** Source document follows **
Each year, the Social Security Administration determines the maximum amount of earned income that Social Security tax applies to. This is formally known as the contribution and benefit base.
For 2023, the contribution and benefit base is rising to $160,200, due to the high rate of inflation in the United States. This is also the maximum income that can be used to compute the Social Security payments to retirees who start collecting their benefit.
Here, we’ll discuss how this number is used when computing the Social Security tax of higher-earning Americans, and what the maximum Social Security tax you might have to pay in 2023 will be.
What it means for high earners’ tax bills
Social Security tax is charged at a 6.2% rate and applies to all earned income, up to the annual maximum mentioned in the previous section. This means that any income you have from salaries, wages, tips, bonuses, or self-employment qualifies (more on self-employed individuals in the next section).
If your earned income is $160,200 or greater in 2023, the maximum Social Security tax is $9,932.40. For comparison, the contribution and benefit base in 2022 was $147,000, which translates to a maximum Social Security tax of $9,114. So, high earners could see their Social Security tax increase by as much as $818.40 next year.
Self-employed people could see a much larger increase
One thing employees often aren’t aware of is that they only pay half of the Social Security tax. In other words, the tax rate is 6.2% for both employees and their employers.
Self-employed individuals are considered to play both roles. Unfortunately, this means that if you’re self-employed, you have to pay both sides of the tax on your earned income, up to the annual maximum — a 12.4% tax rate. You’re also responsible for paying the employee and employer portions of the Medicare tax, which is applied to all earned income.
The point is that for high earners, instead of a $9,932.40 maximum Social Security tax for 2023, self-employed high earners could have to pay as much as $19,864.80.
Could your Social Security tax get even larger in the future?
It’s not a big secret that Social Security isn’t in the best financial shape. In fact, the latest estimates call for Social Security to completely run out of money in its trust funds by 2035.
One solution that has been suggested to increase the program’s revenue is to eliminate the contribution and benefit base altogether, thereby making all earned income subject to the 6.2% tax rate. Other proposals want to raise it significantly, to about $250,000. And the latest suggestion from politicians is to keep the wage cap in place, but to also impose Social Security tax on income greater than $400,000.
While there’s no way to know which of these proposals (if any) will get serious political traction, high earners should keep an eye on these developments. The maximum Social Security tax could get much higher — or even go away altogether — if they are signed into law.
** End of Source document **
** Data for analysis follows **
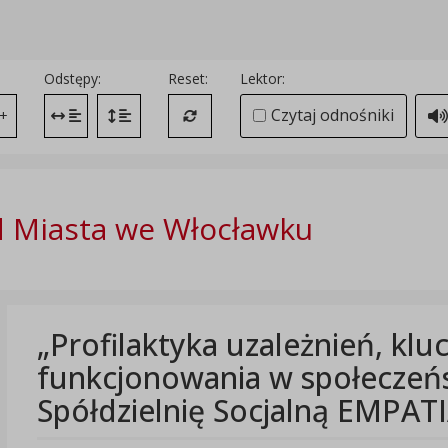
Odstępy:
Reset:
Lektor:
Czytaj odnośniki
+
Zmień odstęp między literami
Zmień interlinię i margines między paragrafami
Przywróć ustawienia domyślne
 Miasta we Włocławku
„Profilaktyka uzależnień, k
funkcjonowania w społeczeńs
Spółdzielnię Socjalną EMPAT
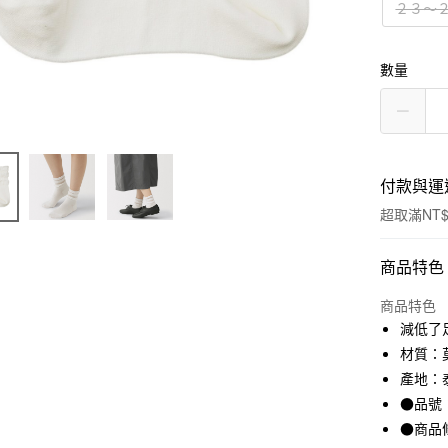
２３～
數量
付款與運
超取滿NT$
付款方式
商品特色
信用卡一
商品特色
減低了
信用卡分
材質：莫
3 期 
產地：
●品號：
合作金
超商取貨
華南商
●商品
LINE Pay
上海商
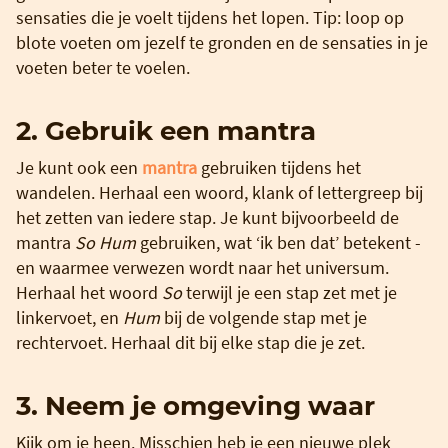
sensaties die je voelt tijdens het lopen. Tip: loop op
blote voeten om jezelf te gronden en de sensaties in je
voeten beter te voelen.
2. Gebruik een mantra
Je kunt ook een
mantra
gebruiken tijdens het
wandelen. Herhaal een woord, klank of lettergreep bij
het zetten van iedere stap. Je kunt bijvoorbeeld de
mantra
So Hum
gebruiken, wat ‘ik ben dat’ betekent ­
en waarmee verwezen wordt naar het universum.
Herhaal het woord
So
terwijl je een stap zet met je
linkervoet, en
Hum
bij de volgende stap met je
rechtervoet. Herhaal dit bij elke stap die je zet.
3. Neem je omgeving waar
Kijk om je heen. Misschien heb je een nieuwe plek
** End of Data for analysis **
▸ Prompt: Copy the passage from the Social Security tax article word for word, starting with "If your earned" and ending after "and their employers.".

▸ Your response:
If your earned income is $160,200 or greater in 2023, the maximum Social Security tax is $9,932.40. For comparison, the contribution and benefit base in 2022 was $147,000, which translates to a maximum Social Security tax of $9,114. So, high earners could see their Social Security tax increase by as much as $818.40 next year.
Self-employed people could see a much larger increase
One thing employees often aren’t aware of is that they only pay half of the Social Security tax. In other words, the tax rate is 6.2% for both employees and their employers.